Two previous trials ended with hung juries after lengthy deliberations. The third trial will begin January 6, a judge said at a hearing Wednesday in U.S. District Court in Miami.

The FBI used two paid informants to infiltrate the group, ending its sting with a dramatic warehouse raid. One of the informants, posing as an al Qaeda contact, said he would pay the men and give them hiking boots if they would pledge an oath to al Qaeda and take surveillance photos of buildings that al Qaeda wanted blown up.

According to testimony at the trials, the suspects did pledge their oath to the terrorist organization. After the informant bought them a camera, the men also took pictures of federal offices in Miami. The FBI even made tapes of the al Qaeda pledge and the scheme to blow up the buildings.
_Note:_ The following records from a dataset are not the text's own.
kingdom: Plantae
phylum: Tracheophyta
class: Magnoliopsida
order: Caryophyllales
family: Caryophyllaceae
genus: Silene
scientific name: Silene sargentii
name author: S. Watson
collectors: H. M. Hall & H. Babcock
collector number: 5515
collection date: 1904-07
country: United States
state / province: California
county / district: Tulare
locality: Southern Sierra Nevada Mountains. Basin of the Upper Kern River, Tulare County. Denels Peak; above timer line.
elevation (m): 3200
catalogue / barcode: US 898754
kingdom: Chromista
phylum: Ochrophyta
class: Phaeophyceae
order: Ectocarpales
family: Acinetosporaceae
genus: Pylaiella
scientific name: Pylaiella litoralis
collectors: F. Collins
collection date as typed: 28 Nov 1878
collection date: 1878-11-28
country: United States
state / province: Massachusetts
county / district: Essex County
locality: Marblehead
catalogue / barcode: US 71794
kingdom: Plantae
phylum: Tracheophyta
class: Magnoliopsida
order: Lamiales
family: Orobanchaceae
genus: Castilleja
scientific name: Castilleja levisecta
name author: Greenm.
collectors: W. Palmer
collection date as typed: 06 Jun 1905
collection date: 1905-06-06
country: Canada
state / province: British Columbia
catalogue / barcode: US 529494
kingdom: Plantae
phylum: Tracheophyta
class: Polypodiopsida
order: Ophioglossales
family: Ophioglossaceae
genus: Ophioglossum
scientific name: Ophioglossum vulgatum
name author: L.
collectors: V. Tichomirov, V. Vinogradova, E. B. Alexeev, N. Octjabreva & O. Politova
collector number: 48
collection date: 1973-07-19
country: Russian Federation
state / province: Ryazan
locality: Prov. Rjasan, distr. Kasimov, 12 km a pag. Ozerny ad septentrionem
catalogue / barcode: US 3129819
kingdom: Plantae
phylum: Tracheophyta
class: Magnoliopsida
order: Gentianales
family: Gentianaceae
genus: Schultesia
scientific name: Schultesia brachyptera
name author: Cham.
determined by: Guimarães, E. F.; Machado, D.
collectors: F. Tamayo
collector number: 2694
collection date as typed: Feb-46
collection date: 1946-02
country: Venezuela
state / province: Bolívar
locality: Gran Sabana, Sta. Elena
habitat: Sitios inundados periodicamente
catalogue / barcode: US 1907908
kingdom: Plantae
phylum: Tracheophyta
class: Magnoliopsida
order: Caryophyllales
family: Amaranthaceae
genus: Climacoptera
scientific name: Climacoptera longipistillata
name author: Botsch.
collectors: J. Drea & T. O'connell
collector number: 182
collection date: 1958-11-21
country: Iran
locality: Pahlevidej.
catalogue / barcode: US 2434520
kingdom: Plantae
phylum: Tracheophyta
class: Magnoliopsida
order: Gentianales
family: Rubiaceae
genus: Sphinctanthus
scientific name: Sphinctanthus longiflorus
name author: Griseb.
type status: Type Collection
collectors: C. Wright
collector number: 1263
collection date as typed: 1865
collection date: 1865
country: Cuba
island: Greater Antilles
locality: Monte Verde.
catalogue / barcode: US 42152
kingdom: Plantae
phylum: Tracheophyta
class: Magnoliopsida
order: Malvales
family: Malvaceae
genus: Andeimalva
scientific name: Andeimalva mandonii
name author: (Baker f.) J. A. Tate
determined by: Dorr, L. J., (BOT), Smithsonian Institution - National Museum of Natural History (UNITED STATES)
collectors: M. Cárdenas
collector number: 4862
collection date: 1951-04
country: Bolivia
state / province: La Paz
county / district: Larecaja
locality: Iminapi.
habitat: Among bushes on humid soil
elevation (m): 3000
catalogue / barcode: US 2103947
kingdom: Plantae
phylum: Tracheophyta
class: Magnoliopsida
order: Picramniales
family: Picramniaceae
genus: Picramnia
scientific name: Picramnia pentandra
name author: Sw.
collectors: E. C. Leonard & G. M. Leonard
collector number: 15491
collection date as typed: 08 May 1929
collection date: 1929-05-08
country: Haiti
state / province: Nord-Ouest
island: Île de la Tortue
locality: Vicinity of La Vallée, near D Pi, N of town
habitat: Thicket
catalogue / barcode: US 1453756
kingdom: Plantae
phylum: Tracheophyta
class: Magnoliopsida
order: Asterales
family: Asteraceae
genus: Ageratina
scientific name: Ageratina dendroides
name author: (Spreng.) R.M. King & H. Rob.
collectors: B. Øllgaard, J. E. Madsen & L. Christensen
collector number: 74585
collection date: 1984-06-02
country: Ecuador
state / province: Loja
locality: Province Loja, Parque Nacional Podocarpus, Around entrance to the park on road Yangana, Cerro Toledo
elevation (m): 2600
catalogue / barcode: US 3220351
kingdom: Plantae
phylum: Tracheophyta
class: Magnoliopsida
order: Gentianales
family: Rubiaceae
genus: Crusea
But at both trials, jurors had problems agreeing on convictions because no terrorist organization was aided and the materials provided were photos anyone could have taken.

Lygleson Lemorin, a 33-year-old Haitian immigrant, was acquitted of all charges at the first trial but still faces possible deportation. And so the Liberty City 7 became six.

Pierre Augustine, the father of two defendants, said his sons were homeless, gullible and framed. The pledge to al Qaeda, he said, was just stupidity.

"It's nonsense, because ... my son never traveled anywhere. How could [he] have got in touch with al Qaeda?" he said. "They came to him."

 

So let me ask you something.  If someone agrees to kill someone for money, but it's a sting, you can still charge them with attempted murder right?  Sure, no one was killed, but the INTENT was there, and that's what's important.

The pledge to al Qaeda, he said, was just stupidity.

Yes it was, and it is also criminal.  It doesn't matter if Al-Qaeda wasn't aided, it matters that this guy INTENDED to aid Al-Qaeda.  Make no mistake, these guys would have followed through with their plans if the authorities hadn't had broken it up, and now they are trying to weasel out of long jail sentences for conspiring to kill innocent American citizens.

If they HAD gone through with their plans, you'd see a ton of liberals coming out of the woodwork talking about "why didn't they connect the dots!"